If we come to God’s word as an old book containing a list of facts we should know and rules we should keep then it’s easy to become a judge over others. We slip into seeing where they don’t know what they should know, or when they don’t do what they should do. But God’s word is not an old book of lists, God’s word is a story of God’s love for us in which he came in the person of his son, Jesus of Nazareth, to rescue us and make us family. That story is not over and it won’t be until he returns in glory. This leaves no room for armchair amateur judges who enjoy talking down to and about other Christians, we are doers.

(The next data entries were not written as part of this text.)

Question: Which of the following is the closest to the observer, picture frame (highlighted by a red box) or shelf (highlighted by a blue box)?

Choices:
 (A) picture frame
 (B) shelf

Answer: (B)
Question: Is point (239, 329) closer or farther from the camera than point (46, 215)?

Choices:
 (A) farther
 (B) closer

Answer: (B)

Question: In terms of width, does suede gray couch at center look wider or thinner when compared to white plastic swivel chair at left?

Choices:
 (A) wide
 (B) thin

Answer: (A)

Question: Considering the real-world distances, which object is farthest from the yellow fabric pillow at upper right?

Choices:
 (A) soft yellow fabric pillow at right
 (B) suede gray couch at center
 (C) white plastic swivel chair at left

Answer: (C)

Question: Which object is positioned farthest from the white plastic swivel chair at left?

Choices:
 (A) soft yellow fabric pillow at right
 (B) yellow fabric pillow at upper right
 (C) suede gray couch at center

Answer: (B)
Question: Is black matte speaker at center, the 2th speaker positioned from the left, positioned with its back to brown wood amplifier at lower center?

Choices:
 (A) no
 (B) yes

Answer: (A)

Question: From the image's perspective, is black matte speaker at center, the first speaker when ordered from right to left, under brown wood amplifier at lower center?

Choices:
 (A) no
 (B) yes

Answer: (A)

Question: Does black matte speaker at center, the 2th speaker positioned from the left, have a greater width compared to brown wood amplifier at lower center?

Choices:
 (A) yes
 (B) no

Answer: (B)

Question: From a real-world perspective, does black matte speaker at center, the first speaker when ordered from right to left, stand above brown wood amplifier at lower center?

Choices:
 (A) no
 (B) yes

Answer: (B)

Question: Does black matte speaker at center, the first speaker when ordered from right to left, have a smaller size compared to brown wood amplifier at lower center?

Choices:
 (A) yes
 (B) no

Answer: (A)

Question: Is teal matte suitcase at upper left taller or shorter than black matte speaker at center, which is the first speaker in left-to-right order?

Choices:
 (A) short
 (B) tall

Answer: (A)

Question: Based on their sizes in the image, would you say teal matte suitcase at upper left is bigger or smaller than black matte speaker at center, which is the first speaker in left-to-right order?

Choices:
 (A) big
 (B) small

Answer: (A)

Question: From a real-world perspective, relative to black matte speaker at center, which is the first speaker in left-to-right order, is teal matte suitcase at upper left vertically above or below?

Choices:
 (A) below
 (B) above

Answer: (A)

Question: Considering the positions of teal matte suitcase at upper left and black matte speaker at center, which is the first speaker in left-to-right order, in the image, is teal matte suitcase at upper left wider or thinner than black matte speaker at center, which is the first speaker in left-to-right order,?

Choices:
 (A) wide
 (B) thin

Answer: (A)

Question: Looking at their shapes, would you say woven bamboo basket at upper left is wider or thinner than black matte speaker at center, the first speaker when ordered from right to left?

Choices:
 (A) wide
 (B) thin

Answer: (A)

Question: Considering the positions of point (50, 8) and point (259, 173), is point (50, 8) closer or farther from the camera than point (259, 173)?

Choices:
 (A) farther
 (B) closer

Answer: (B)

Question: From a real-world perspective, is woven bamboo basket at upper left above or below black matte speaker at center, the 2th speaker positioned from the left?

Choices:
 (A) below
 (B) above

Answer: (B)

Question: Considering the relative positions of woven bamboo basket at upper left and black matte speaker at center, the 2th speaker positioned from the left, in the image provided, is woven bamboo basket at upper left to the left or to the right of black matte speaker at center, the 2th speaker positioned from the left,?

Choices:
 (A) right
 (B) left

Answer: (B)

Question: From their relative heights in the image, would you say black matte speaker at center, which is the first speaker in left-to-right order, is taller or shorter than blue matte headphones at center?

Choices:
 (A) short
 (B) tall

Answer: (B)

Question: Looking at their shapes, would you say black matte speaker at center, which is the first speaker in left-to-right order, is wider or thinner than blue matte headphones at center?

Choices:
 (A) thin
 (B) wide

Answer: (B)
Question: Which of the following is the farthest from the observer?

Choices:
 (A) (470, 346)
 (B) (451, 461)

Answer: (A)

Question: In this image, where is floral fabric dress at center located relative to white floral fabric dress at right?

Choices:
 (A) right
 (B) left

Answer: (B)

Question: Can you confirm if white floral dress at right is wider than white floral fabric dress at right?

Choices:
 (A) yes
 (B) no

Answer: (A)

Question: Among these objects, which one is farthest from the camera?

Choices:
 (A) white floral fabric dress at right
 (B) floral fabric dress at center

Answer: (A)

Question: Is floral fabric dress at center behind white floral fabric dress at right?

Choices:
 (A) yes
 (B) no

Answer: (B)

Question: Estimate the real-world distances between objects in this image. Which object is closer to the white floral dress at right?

There is one lawgiver and Judge and he will save his people, he will restore all things, he will Judge his enemies and right all wrongs. He has invited his people to take part in that story, to be his church, to be his body, his hands and feet in the world. The Bible is not a list of things you need to fit into your life, but a great story that you need to fit your life into. See your life like that. See yourself like that. The royal law of Jesus is not a tick-box, it is his rule, his reign over you. You have a King whose law is love, you have a story to participate in.
CONCLUSION
Ok, let’s bring it all together to close. When we as brothers and sisters in Christ, in Crescent and the wider Church, when we speak evil of each other, when we judge each other in our speech James shows us what we’re really doing. We are setting ourselves up in the place of Jesus Christ, we are saying we know better, our will is better, our law would be better. James shows us how serious it is to speak this way to each other! We are placing ourselves above our Lord.
Then James shows us where this ultimately comes from. We have a wrong view of ourselves and our place. Who are you to judge your brother or sister? You are not the judge, you are a brother a sister, part of the family of Jesus. Only he can save or destroy and when you look at your brother or sister, he has chosen to save, he has chosen love. And when you look at yourself, he has chosen to save, he has chosen to love. There is no need to speak out of insecurity or unloving judgement.
Who are you? You are not a judge, you are not an armchair warrior, you are not on the bench. You are a doer. The story is not yet over and you have a role to play. We are not judges over the law but doers, we are citizens of the Kingdom and our King’s perfect, freeing law is love. When we see yourselves as we truly are, as brothers, sisters, loved, saved, secure with a freeing part to play doing the will of our Lord, then we will speak to each other well.
As we speak to one another, know what you’re really doing and know who you really are and your speech will reflect it, your speech will please your Lord and your Father. That’s how we talk to one another in the Church.